After more than 20 years of near extinction, bed bugs (Cimex lectularius) now seem to be everywhere in the U.S. The Environmental Protection Agency (EPA) now regards bed bugs as a "major problem." The reason for the big uptick seems to be increased international travel - these pests are hitching rides in our luggage. The good news is that bed bugs don't transmit disease - they're certainly unpleasant to have around, but they don't pose an immediate health risk.
You may have a bed bug infestation if:
- You see the bugs themselves - they are oval, flattened, brown, wingless insects that are about 1/4 inch long.

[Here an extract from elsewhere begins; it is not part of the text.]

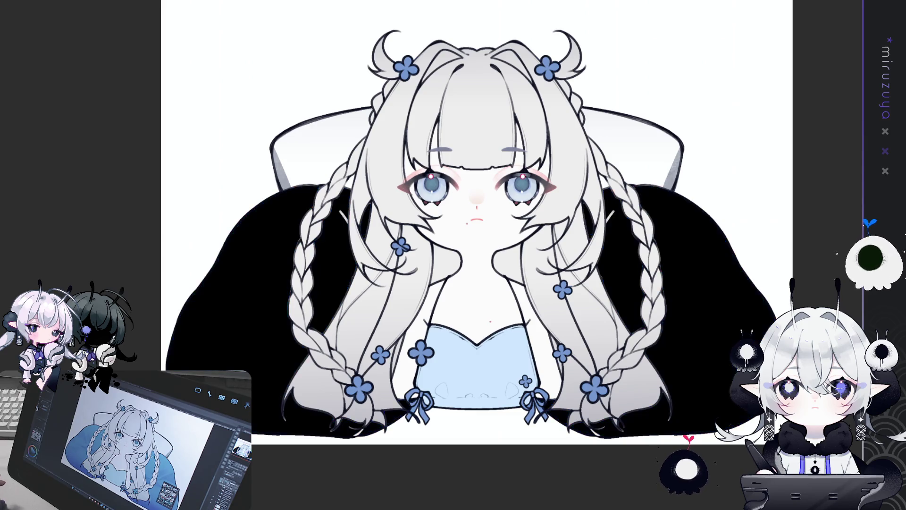
pyautogui.press('ctrl+z')
pyautogui.press('ctrl+z')
pyautogui.press('ctrl+z')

- When you get up in the morning you have red welts on your skin.
- You see blood and orangish-brown spots of bug feces on pillows and sheets.

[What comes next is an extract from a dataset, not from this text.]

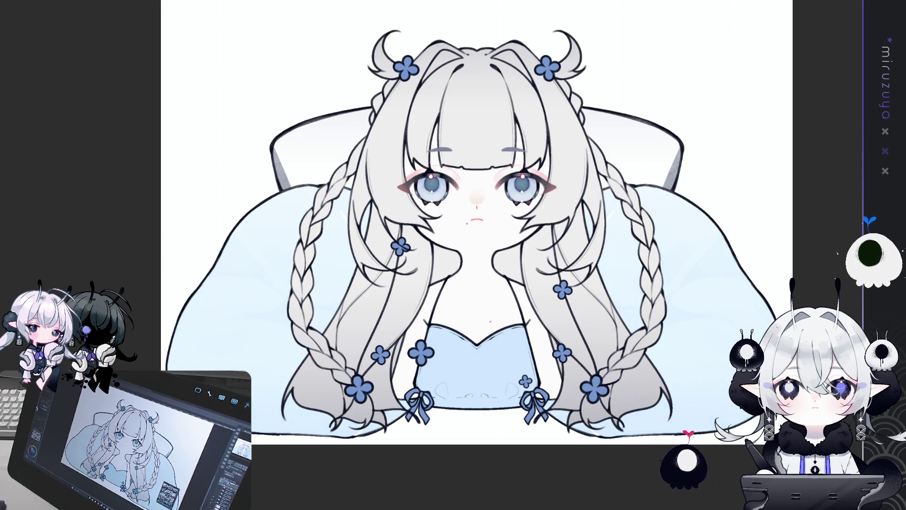
pyautogui.press('ctrl+z')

- There is an unpleasant, pungent odor in or near the bed.
To prevent an infestation, try these measures:
- When traveling, check behind hotel bed frames and under mattress covers for orangish-brown fecal spots.
- When you get home, wash all your clothes in hot water and store suitcases in a plastic bag in a hot car trunk or attic.
- Use a mattress cover designed to suppress bed bugs.
Getting rid of bed bugs isn't easy, as they seem to be developing resistance to most natural pesticides. If you have bed bugs, get professionals to handle the extermination, and ask them to first try pumping hot air into your bedroom - bed bugs can't survive extreme heat.